'Inherent Vice' Is Paul Thomas Anderson's Hilarious Choose Your Own Adventure Tale [Movie Review]

Paul Thomas Anderson never ceases to amaze. He makes a rain of frogs look plausible, turns Adam Sandler into an actor, and makes an iconic image out of drinking milkshakes. He's always doing something surprising and wonderful. Anderson's latest film, Inherent Vice, is two hours of those moments loosely strung together with a detective narrative.

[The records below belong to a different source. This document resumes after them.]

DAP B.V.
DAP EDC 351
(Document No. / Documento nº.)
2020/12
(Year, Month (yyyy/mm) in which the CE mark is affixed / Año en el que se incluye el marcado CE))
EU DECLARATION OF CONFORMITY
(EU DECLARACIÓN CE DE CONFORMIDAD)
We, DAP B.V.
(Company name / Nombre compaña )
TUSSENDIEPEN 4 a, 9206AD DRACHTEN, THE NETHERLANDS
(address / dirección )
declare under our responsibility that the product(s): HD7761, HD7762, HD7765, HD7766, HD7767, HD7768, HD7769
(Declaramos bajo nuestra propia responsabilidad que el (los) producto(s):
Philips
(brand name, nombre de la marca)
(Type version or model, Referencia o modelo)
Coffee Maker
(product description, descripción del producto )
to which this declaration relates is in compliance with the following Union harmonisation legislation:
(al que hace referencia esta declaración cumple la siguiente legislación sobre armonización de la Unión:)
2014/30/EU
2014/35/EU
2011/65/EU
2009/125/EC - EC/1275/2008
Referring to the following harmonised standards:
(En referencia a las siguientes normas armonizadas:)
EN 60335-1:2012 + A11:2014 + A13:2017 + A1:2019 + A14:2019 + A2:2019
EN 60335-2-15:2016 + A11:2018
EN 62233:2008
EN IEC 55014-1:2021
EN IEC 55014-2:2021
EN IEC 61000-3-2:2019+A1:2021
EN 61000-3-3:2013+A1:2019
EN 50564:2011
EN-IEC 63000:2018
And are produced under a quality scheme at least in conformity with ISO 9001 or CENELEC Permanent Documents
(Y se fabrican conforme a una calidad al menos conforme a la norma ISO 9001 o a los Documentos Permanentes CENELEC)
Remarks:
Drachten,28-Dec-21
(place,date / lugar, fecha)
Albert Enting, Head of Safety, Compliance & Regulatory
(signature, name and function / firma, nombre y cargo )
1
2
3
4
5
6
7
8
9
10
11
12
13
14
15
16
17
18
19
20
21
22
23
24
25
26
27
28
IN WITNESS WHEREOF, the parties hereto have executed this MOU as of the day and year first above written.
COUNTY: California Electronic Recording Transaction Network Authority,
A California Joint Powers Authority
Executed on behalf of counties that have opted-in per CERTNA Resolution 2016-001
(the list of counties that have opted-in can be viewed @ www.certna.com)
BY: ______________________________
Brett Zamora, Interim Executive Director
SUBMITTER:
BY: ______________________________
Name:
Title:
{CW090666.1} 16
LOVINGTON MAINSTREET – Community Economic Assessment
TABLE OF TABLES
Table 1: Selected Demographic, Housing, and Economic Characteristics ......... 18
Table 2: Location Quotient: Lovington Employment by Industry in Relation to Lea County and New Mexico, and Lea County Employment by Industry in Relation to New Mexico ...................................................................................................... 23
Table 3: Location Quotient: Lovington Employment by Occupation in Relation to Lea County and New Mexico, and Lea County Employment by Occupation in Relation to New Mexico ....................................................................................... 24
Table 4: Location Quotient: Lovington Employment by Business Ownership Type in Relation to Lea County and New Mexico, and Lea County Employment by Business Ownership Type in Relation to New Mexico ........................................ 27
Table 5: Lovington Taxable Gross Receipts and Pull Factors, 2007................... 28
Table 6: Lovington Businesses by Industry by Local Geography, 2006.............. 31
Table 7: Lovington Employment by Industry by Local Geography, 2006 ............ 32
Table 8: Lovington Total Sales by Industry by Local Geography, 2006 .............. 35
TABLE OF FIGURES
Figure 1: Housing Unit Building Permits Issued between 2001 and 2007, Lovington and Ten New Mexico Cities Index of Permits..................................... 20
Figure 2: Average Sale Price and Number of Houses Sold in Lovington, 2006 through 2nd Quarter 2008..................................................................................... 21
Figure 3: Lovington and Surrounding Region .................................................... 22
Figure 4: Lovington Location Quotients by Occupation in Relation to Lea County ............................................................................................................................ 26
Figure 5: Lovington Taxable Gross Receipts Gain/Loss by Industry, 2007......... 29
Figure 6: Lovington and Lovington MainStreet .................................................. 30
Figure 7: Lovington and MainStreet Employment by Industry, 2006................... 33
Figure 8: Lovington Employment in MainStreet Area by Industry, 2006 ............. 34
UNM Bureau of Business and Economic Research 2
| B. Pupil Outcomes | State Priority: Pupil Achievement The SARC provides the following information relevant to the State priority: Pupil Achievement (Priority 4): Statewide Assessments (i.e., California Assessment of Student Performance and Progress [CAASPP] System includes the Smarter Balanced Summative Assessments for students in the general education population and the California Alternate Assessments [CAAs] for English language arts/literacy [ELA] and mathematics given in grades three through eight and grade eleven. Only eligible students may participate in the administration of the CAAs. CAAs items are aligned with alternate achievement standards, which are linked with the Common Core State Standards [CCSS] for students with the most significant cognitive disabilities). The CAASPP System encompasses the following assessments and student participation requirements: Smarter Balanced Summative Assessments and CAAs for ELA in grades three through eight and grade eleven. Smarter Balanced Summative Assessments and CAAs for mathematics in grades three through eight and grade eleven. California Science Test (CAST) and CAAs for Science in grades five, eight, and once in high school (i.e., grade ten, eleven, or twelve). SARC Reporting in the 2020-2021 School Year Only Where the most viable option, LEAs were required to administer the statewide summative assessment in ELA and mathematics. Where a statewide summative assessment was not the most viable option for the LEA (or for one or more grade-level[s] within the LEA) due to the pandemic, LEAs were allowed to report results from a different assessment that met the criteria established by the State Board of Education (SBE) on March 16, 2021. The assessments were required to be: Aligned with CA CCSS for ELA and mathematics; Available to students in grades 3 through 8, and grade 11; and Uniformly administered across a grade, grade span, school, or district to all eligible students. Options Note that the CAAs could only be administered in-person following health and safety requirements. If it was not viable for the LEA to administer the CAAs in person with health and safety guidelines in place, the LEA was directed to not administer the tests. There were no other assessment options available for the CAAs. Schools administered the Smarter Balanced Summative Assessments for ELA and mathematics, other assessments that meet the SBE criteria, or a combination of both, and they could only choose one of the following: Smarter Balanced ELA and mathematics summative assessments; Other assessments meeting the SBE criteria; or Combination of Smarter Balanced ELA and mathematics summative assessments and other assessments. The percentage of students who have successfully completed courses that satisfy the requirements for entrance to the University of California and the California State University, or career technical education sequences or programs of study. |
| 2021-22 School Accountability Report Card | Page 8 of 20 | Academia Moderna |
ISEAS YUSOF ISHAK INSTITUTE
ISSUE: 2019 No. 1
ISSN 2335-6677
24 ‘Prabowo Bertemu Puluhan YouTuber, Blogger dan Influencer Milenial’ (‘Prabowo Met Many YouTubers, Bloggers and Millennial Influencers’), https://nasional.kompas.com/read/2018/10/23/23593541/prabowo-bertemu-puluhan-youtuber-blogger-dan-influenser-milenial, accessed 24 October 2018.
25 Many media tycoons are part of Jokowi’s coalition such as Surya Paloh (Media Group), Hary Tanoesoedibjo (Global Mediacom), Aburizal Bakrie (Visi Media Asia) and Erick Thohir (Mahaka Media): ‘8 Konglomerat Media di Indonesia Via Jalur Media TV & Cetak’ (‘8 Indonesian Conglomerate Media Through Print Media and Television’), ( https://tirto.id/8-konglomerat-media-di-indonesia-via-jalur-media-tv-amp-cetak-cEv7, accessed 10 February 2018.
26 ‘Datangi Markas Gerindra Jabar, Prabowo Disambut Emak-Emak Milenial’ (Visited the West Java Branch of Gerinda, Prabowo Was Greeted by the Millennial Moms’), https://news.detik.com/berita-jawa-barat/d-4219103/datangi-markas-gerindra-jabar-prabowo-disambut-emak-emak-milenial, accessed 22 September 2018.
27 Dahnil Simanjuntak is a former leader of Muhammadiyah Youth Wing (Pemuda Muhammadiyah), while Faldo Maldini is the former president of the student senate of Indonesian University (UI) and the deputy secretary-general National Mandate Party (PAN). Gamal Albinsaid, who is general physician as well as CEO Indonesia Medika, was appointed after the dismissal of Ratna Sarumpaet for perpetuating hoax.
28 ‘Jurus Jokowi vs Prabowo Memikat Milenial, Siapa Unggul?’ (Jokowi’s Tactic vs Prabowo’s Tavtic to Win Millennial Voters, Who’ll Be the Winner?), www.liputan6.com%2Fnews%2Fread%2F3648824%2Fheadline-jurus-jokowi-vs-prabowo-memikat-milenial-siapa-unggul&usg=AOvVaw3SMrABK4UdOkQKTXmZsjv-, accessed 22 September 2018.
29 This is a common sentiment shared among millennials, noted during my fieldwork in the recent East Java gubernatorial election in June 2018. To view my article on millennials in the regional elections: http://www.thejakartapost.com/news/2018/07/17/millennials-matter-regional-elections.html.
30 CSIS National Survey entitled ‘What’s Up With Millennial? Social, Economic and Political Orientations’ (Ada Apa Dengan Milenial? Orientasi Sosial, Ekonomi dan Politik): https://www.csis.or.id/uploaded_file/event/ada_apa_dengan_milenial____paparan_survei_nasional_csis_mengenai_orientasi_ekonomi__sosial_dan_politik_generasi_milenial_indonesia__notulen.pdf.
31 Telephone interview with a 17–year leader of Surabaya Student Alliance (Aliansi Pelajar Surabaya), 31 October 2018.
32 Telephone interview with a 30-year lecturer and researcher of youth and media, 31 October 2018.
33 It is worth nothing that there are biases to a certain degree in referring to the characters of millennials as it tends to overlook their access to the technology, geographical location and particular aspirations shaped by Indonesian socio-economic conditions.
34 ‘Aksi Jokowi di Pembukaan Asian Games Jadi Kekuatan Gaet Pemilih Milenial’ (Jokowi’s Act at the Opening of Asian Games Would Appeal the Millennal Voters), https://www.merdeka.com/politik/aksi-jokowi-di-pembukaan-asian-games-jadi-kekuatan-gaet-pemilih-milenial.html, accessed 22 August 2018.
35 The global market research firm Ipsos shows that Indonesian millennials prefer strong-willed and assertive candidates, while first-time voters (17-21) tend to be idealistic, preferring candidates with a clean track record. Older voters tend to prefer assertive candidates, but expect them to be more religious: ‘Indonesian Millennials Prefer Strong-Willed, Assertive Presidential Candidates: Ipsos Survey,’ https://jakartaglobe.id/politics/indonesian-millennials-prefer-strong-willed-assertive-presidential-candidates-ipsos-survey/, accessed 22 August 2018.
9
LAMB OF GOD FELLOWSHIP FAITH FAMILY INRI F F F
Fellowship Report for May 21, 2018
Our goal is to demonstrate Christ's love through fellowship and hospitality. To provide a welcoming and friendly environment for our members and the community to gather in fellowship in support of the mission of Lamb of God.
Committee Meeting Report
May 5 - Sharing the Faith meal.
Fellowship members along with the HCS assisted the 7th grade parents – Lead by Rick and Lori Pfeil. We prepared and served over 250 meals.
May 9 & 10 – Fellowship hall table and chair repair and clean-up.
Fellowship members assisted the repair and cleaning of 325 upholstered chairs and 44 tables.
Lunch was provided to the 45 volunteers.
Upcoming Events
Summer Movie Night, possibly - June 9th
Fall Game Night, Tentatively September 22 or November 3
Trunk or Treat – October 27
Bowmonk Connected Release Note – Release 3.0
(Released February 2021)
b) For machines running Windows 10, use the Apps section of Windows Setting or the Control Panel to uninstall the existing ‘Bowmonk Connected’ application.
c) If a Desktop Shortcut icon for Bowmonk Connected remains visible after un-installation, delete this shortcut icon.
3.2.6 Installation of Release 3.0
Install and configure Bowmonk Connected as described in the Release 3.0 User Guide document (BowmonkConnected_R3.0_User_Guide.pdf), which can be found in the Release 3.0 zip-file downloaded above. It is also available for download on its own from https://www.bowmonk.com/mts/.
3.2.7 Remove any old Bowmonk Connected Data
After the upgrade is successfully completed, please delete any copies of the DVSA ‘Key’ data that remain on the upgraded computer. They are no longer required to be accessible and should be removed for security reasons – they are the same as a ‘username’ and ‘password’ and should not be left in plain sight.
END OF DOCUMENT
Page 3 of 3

Based on the novel by Thomas Pynchon, Inherent Vice stars Joaquin Phoenix as Doc, a ratty detective whose mysterious ex-girlfriend Shasta (Katherine Waterston) asks for help with a supposed plot against her new squeeze. Doc obliges, as Doc does with many people in the film, but the movie never really cares about solving this mystery. It's more interested in Doc's pot-infused, Choose Your Own Adventure lifestyle where he says "yes" to everything and takes the ride that follows.

That ride introduces some absolutely insane, memorable characters played by the likes of Josh Brolin, Martin Short, Reese Withersooon, Owen Wilson, Benicio Del Toro, Eric Roberts, Maya Rudolph and Jena Malone, all of whom pop in and out of Doc's life on a whim. Some play significant roles, others do not, but Inherent Vice isn't a movie about connecting these points. It's pretty much just about the trip.

Inherent Vice had its Los Angeles Premiere at the AFI Fest presented by Audi and you can continue reading our Inherent Vice movie review below.Inherent Vice review

The Secret to Inherent Vice

The key to enjoying Inherent Vice is simple: don't worry about the story. That sounds like an odd note when you go to a movie; aren't movies supposed to tell stories? They are, yes, but they also offer experiences and concepts. The story of Inherent Vice is probably the fourth or fifth most important thing on Anderson's mind, and some may call that a flaw. In my opinion, by prioritizing character, dialogue, setting and performance,  Anderson creates not only an ode to the book's author, but to '60s California.

PTA's California is Highly Unpredictable

California is something Anderson obviously loves. The California of Inherent Vice is even more specific and weird than that of Boogie Nights, Magnolia and There Will Be Blood all rolled into one. We literally have no idea what could be coming next on Doc's journey. Maybe he goes to a sex shop. Maybe he inquires about a pirate ship. Maybe he ends up snorting coke at a dentists office. All the while, Anderson's script makes it feel like all these things are going to connect. We hear familiar names consistently. This guy knows that guy and there's a look of recognition on Doc's face. But then it goes away as he just continues to dive into every situation head first like it was his sole purpose in life. That determination to live in the moment creates a very unique feeling. Inherent Vice is a comedy noir with layers of comedy all wrapped in a weird, laid back package. Comparisons to The Big Lebowski, at least in terms of humor and tone, are not off base.

From Top to Bottom, A Stellar Cast

The cast of Inherent Vice is stellar, from the leads all the way down to the background extras. Everyone is dedicated to Anderson's vision. As usual, Phoenix is a revelation as Doc. He's in every scene and you can't take your eyes off his his facial expressions, facial hair and hat collection. (So: applaud the costume and hair and makeup teams, too.) Josh Brolin, as a wild police detective nicknamed Bigfoot, borders on madness in the best possible way. And as Shasta, an essential role but the smallest one of the bunch, Waterston radiates an undeniable charm and mystery perfect for the role. Other standouts are Martin Short, and newcomer Hong Chau in the film's most bat-shit but memorable role.

More Pynchon, Less Anderson

One knock, if you can call it that, against Inherent Vice is that Anderson's typically bold directorial style is slightly muted in the film. His epic, sweeping long shots are reined in, and most of the storytelling is done with medium shots, giving Inherent Vice a more personal feel than some of his other films. I'm sure on a second viewing there will be lots more to see, but here Anderson seems less interested in being the auteur than in making a movie that captures the style and feel of Thomas Pynchon. As noble as that is, I wanted a tad more Anderson in the director's latest.

The Verdict

Inherent Vice is not for everyone. It's difficult, it's weird, and it may be divisive. Yet it is also hilarious, quirky and incredibly entertaining. It's a film begging either to be studied, or left on in the background during a party. However you want to look at it, Inherent Vice fits Anderson's vision./Film rating: 9 of 10Inherent Vice opens limited on December 12. It expands January 9.